Monday 3 May 2010
Into the vide.
I (if I ever had the patience, and indeed the intelligence and power to spell correctly) would do a PhD thesis on the comparisons of vide grenier and boot sales. It's a fascinating thing to see the detritus of human everyday life on display, at least in the western world. I don't suppose there would be a great deal of excess at an Inuit equivalent. Damask canoe cover, unused set of Ikea BBQ fish forks, velour husky bed with matching lead . . ?
At boot sales —depressing acres of drizzle-infested mud fields filled with persons keening for electrical equipment, one could generally count on seeing these items: heated rollers, stationary bikes, and other 'sport' equipment bought in a panic-moment after Christmas excess; yogurt makers, twenty three tons of plastic toy landfill, and at least fourteen copies of top gun.
Observations on the vide grenier (attic clearance).
Generally they take place in non soggy fields with sun (a better start). Similarities: the discarded health equipment, slightly less toy landfill, A LOT of fondu sets, which we have managed to avoid so far, even though their attractive 70's colours call me . . . and in recent years, a rash of those stupid sets of glasses with stems but no bottoms that have to sit in a stand — there is no hope for mankind.
Away from my serious studies . . . the simple pleasure of wandering around in a slouchy fashion on a Sunday morning with a pocket of change, joy!
En famile this Sunday we visited a pretty village near Limoux and took in their fairly typical V.G complete with sun, acid coffee and bad parking.
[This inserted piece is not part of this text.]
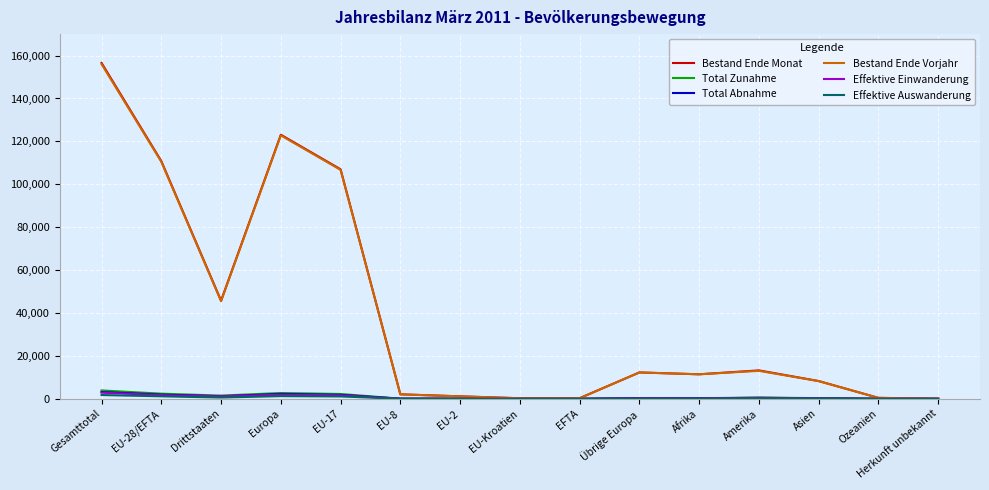

Which category has the highest value across all series?

Gesamttotal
Came away with treasures: the glasses above illustrated — marvelous 1970's smoked glass, a snip at two euros, and we were probably the only people in the whole of the Aude valley who would wish to house them; a rusty cow bell, records including an Arminian church service and a production by the Bulgarian tourist association, and . . . a bike! My old parchemin one, now classed as a death machine as it no longer features brakes has become an installation in the garden and I am now the proud owner of a happy 80's style shell suit-coloured two wheeler with brakes and gears.